YOUR TASK — Reproduce the records that follow without alteration, apart from removing the pictures.
+++
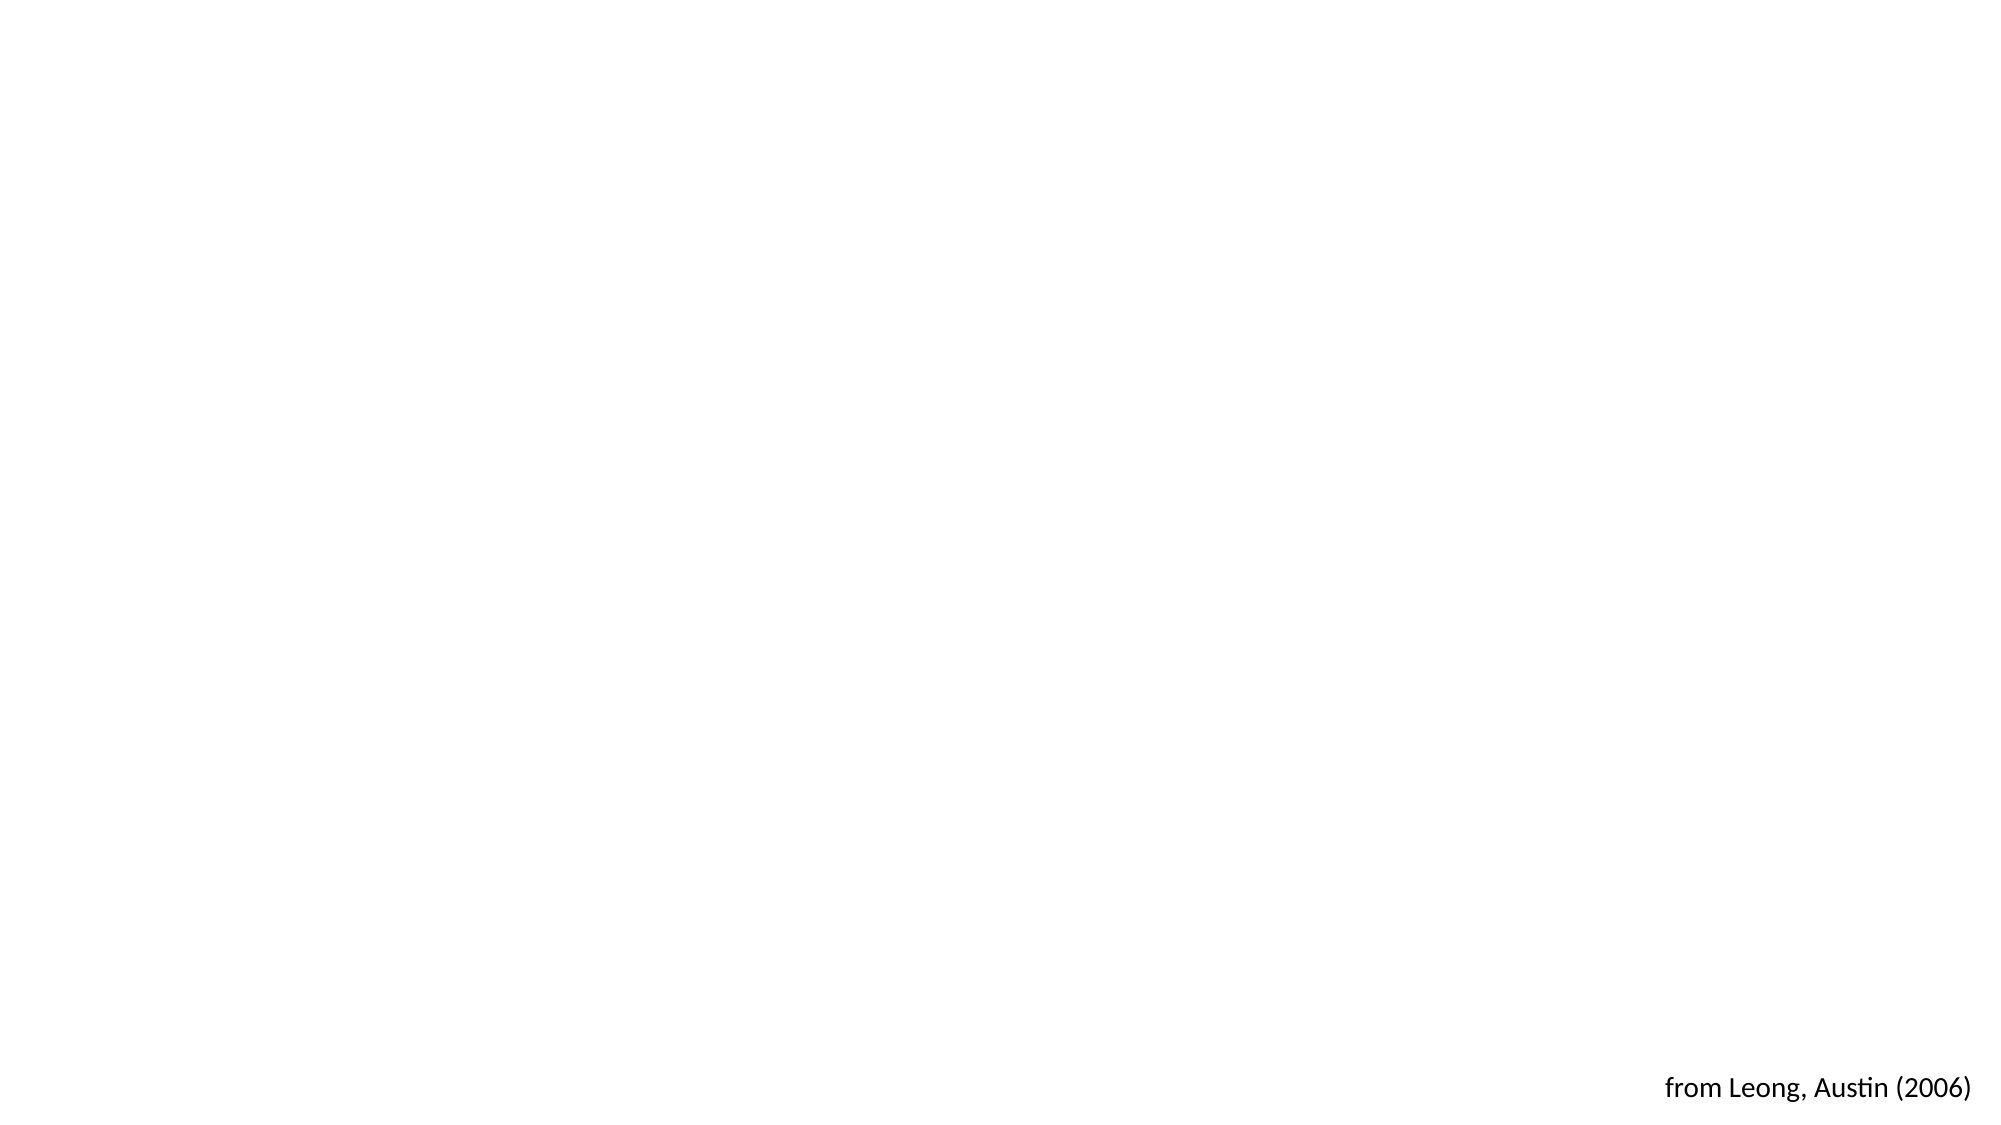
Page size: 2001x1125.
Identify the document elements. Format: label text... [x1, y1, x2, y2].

list from Leong, Austin (2006) [1650, 1065, 2000, 1125]
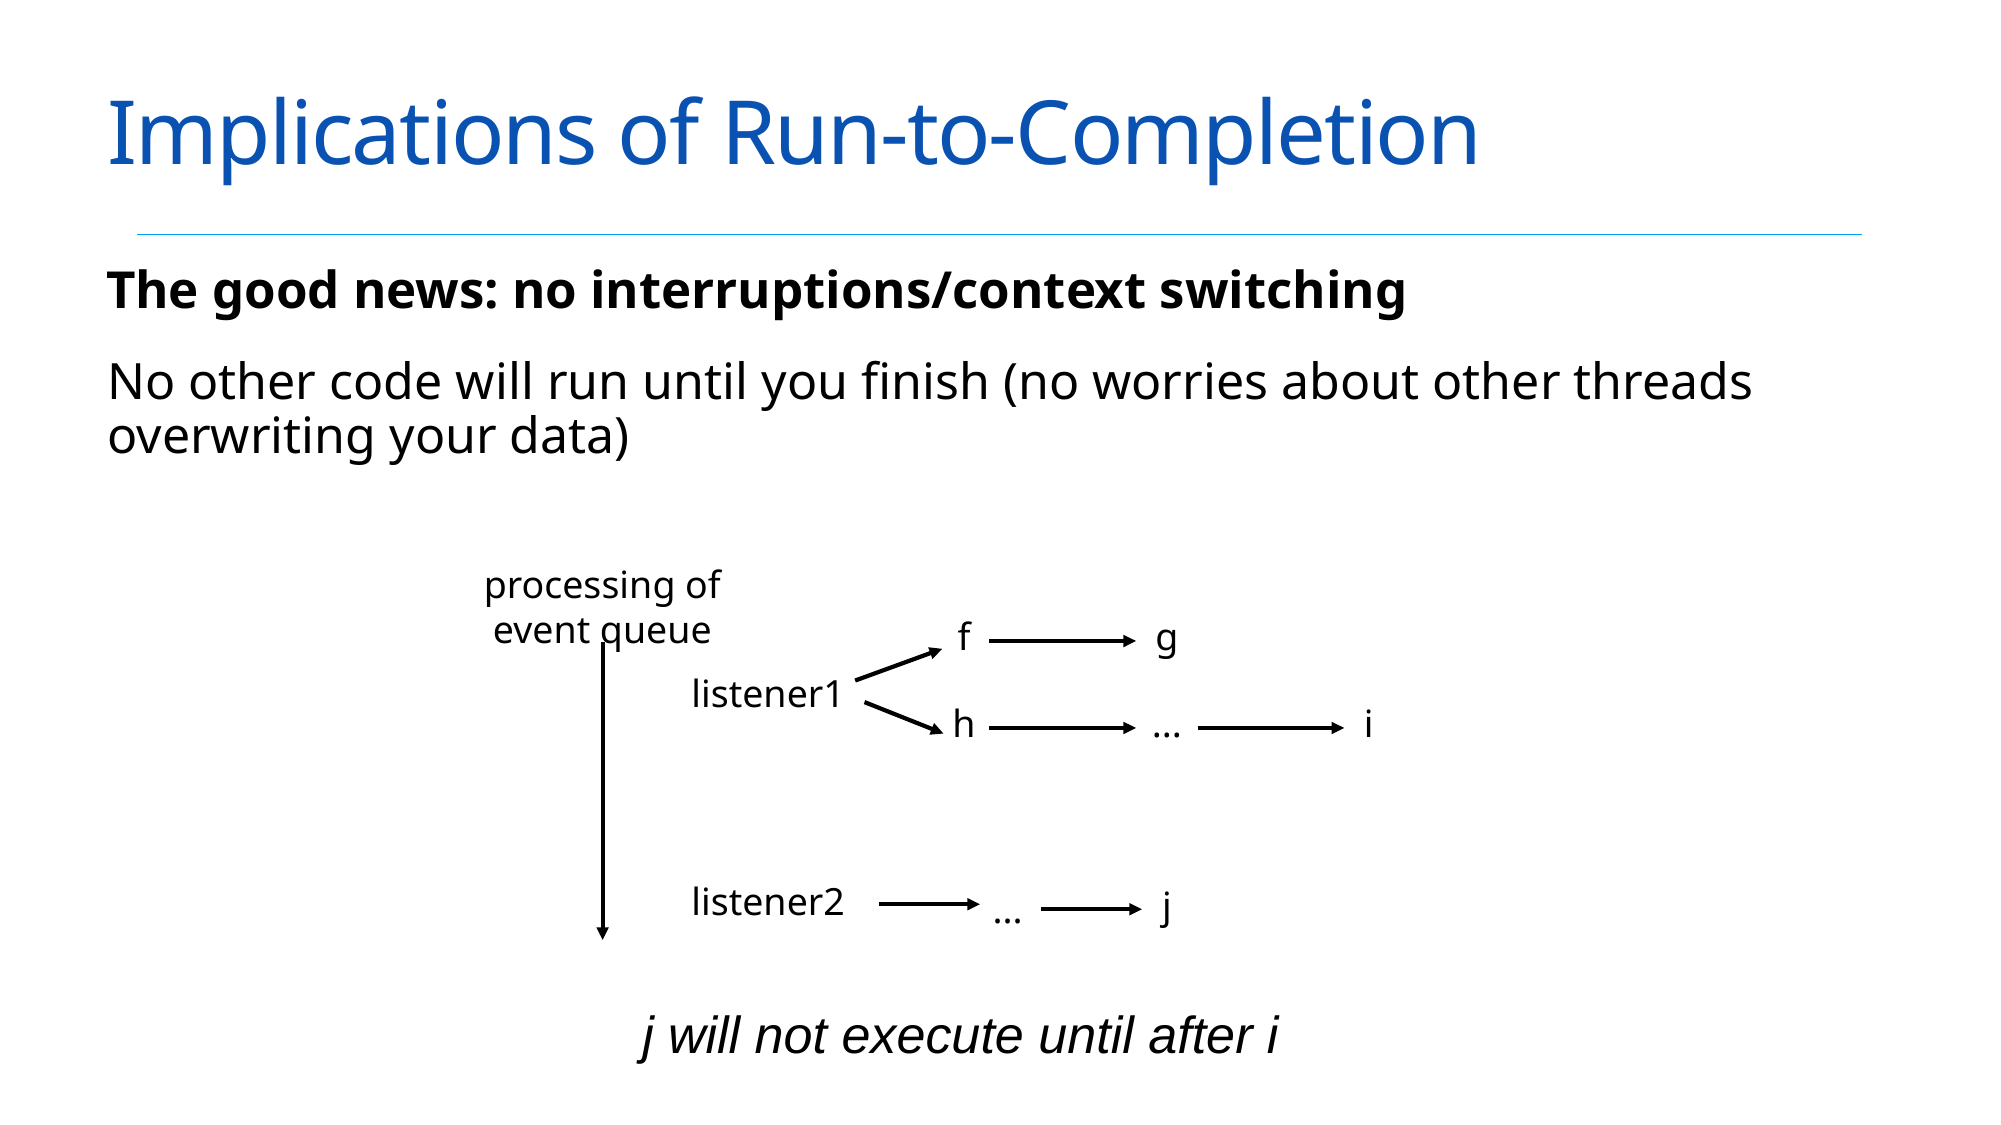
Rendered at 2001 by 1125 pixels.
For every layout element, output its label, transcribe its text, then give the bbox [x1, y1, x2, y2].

text_box j [1156, 875, 1178, 933]
text_box [855, 647, 943, 681]
list The good news: no interruptions/context switching [97, 249, 1901, 328]
text_box [989, 634, 1136, 648]
text_box [989, 721, 1136, 735]
text_box ... [986, 879, 1029, 937]
text_box processing of event queue [441, 554, 764, 657]
text_box [879, 898, 980, 911]
title Implications of Run-to-Completion [98, 87, 1902, 207]
text_box [596, 657, 609, 940]
text_box listener1 [685, 664, 851, 722]
text_box [1041, 903, 1142, 916]
text_box ... [1145, 693, 1188, 751]
text_box listener2 [685, 872, 851, 929]
text_box i [1358, 693, 1380, 751]
text_box h [946, 693, 982, 751]
text_box g [1149, 606, 1185, 664]
text_box f [951, 606, 977, 664]
text_box j will not execute until after i [636, 995, 1286, 1070]
text_box [864, 702, 944, 735]
list No other code will run until you finish (no worries about other threads overwriting your data) [98, 347, 1902, 1027]
text_box [1197, 721, 1345, 735]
+++
SOLUTION TO THIS PROBLEM —
Page size: 2001x1125.
Identify the document elements. Format: label text... [x1, y1, x2, y2].

list from Leong, Austin (2006) [1650, 1065, 2000, 1125]
Rendered at 2001 by 1125 pixels.
For every layout element, output its label, transcribe its text, then give the bbox [x1, y1, x2, y2].

text_box j [1156, 875, 1178, 933]
text_box [855, 647, 943, 681]
list The good news: no interruptions/context switching [97, 249, 1901, 328]
text_box [989, 634, 1136, 648]
text_box [989, 721, 1136, 735]
text_box ... [986, 879, 1029, 937]
text_box processing of event queue [441, 554, 764, 657]
text_box [879, 898, 980, 911]
title Implications of Run-to-Completion [98, 87, 1902, 207]
text_box [596, 657, 609, 940]
text_box listener1 [685, 664, 851, 722]
text_box [1041, 903, 1142, 916]
text_box ... [1145, 693, 1188, 751]
text_box listener2 [685, 872, 851, 929]
text_box i [1358, 693, 1380, 751]
text_box h [946, 693, 982, 751]
text_box g [1149, 606, 1185, 664]
text_box f [951, 606, 977, 664]
text_box j will not execute until after i [636, 995, 1286, 1070]
text_box [864, 702, 944, 735]
list No other code will run until you finish (no worries about other threads overwriting your data) [98, 347, 1902, 1027]
text_box [1197, 721, 1345, 735]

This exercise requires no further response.